Schools, programs, deans, and workforce researchers must be held accountable for the serious and worsening situation. By 2040 over half of the US population will have half enough local generalists and general specialties in 2661 counties lowest in workforce concentrations. This will be the result of failure in awareness, misguided workforce research, the financial design, and the housing design shifted steadily more of the population from higher to lowest concentration counties as they can no longer afford or find housing. These will be the most financially and medically vulnerable adding to disparities that already exist in social and other determinants of health, in health care workforce distribution, in health care dollars spent locally, and in health access.

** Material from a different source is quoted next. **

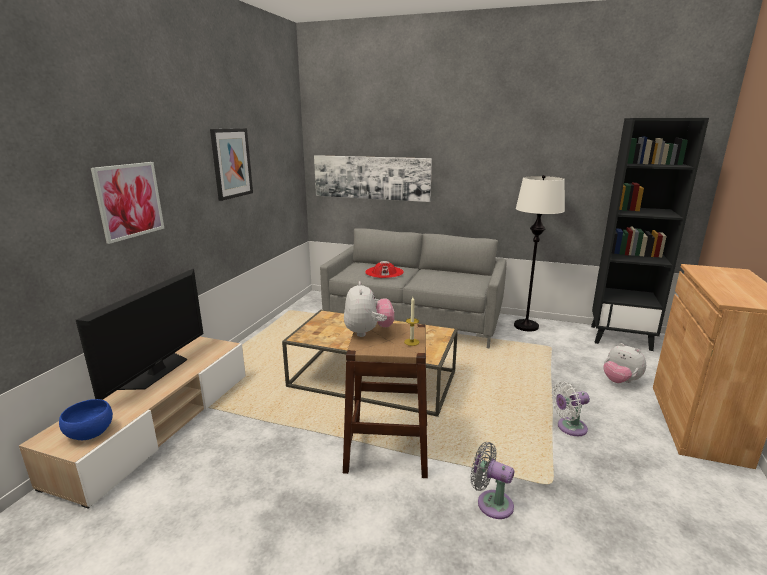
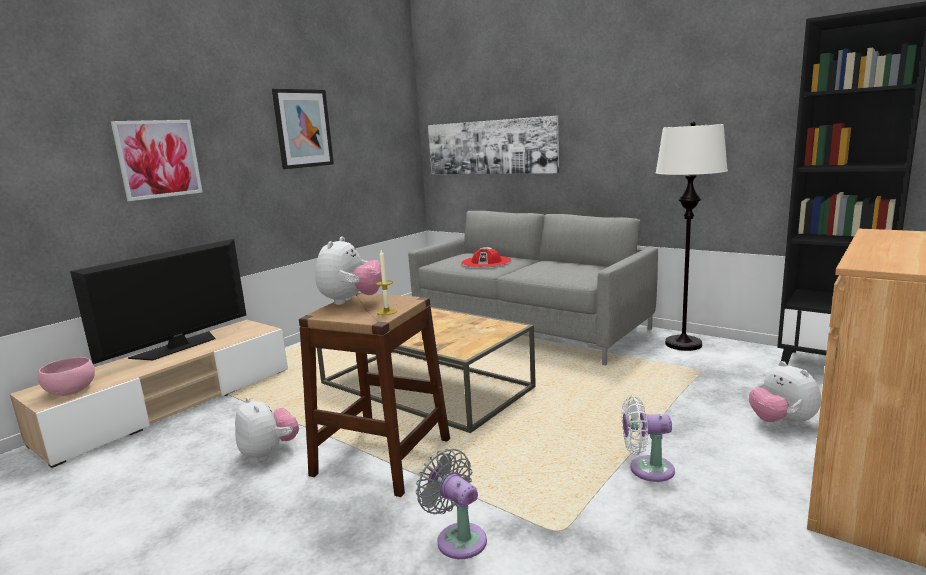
camera: 20 degrees right, 5 degrees down
blue bowl [59,399,113,440] -> pink bowl [38,357,95,396]
none -> plush toy [235,397,299,461]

The only available information on conflicts of interest are deliberately deceptive. They made it appear to be the factual when it really obscured significant financial ties. This deception has had a deadly and severe impact on Americana public health. In essence we are all being Gas Lighted, not only by the limited information, but by the failure of the industry to take this seriously, publish misleading, incomplete or deceptive papers that have a negative effect on people lives. We are in Post Truth America, where it is easy to lie, mislead and deceive while dangerous ideas get amplified by media, or used to market dangerous drugs, procedures, and devices. We really need a reckoning, especially since Americans are dying, experiencing dire financial consequences, and are not even allowed to know the facts.
Before I start reading a research paper, I usually look for a disclosure statement and sometimes check with Dollars for Docs and Open Payments. However, I heard that researchers and medical doctors have threatened lawsuits to keep their info private. Many of them work in multiple countries, so the scope of the problem is global and not limited to the US. It’s also a major scam that institutions rake in tons of cash and other rewards that aren’t credited to their individual personnel. There’s too much sleight of hand going on to keep track of all the corporate money that goes into the medical community strictly for promotional and marketing purposes.
I believe it has to be taken for granted that researchers/scientists in a position of power are in the pockets of someone, especially if they are medical doctors.
The news would be someone that is not!